Thankfully, Rising Lords on Switch does have touchscreen controls in handheld mode to make up for sloppily implemented analog stick pointer controls, and the touch controls don’t seem to be anywhere near as laggy as the analog stick controls. This does mean, however, that if you’re looking for a nice strategy game to play on your TV for the Nintendo Switch, this title shouldn’t even be in the running for your consideration – the analog controls are that sluggish and poorly implemented. However, if you’re willing to play in handheld mode, Rising Lords offers a great experience through its dichotomy of city building and strategic combat.

Another unfortunate tradeoff, likely due to a lack of optimization for the Switch, is that once you end your turn, the game darkens the screen so it can focus on resolving everyone else’s turn. In most other titles, this would only take a few seconds. In Rising Lords on the Switch, it takes over 11 seconds at minimum, with the length seemingly increasing every single turn. Combine this with inputs taking a couple seconds just to register, and you have an extremely sluggish and poorly optimized Switch console port.
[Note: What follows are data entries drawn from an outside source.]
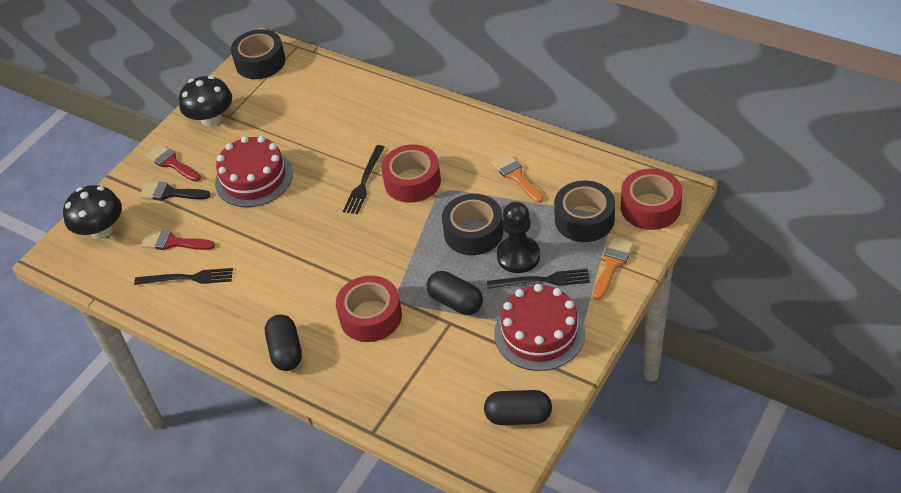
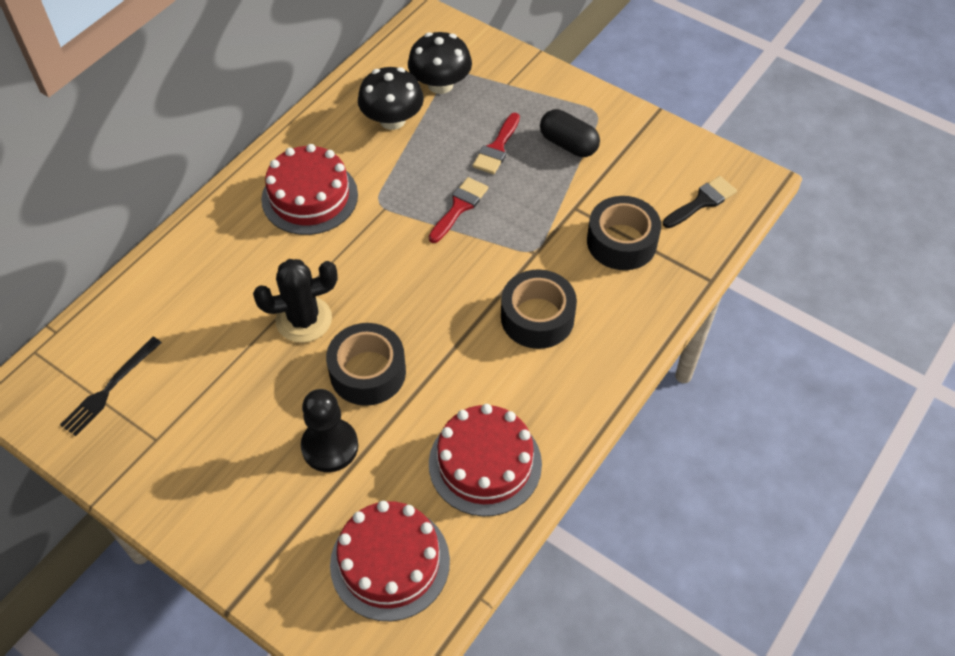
black cactus: 0 -> 1
black capsule: 3 -> 1
black fork: 3 -> 1
orange brush: 2 -> 0
red cake: 2 -> 3
red tape: 3 -> 0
One major positive about Rising Lords is that the visuals are crisp and detailed, with a great hand drawn aesthetic very reminiscent of drawings from the Middle Ages. The period appropriate music may not stick with you after the game has been shut off, but the music and sound effects are very similar to something you’d hear at a Renaissance faire. You can appreciate the visuals through the various modes available, from the campaign mode, scenario (single player sandbox), multiplayer, and even map editor. So, there is a lot to do, thankfully, and if the visuals click with you, there’s a lot to enjoy here if you enjoy playing in handheld mode.

Overall, Rising Lords is either a 2 out of 5 or a 4 out of 5 game for the Nintendo Switch, almost universally dependent on whether or not you’re willing to put up with touchscreen controls because the default control scheme of the analog stick quite simply is atrociously sluggish and imprecise. However, if you can tolerate playing your hybrid game console in handheld mode, Rising Lords can actually be a good amount of fun, as both halves of its gameplay loop play off each other quite well. Conversely, if the controls sound like something you don’t want to bother with, Rising Lords is on the PC through Steam, and has the same volume of content, which may be alluring for those who want a new strategy and city building experience, but want to play on a screen larger than that of the Switch.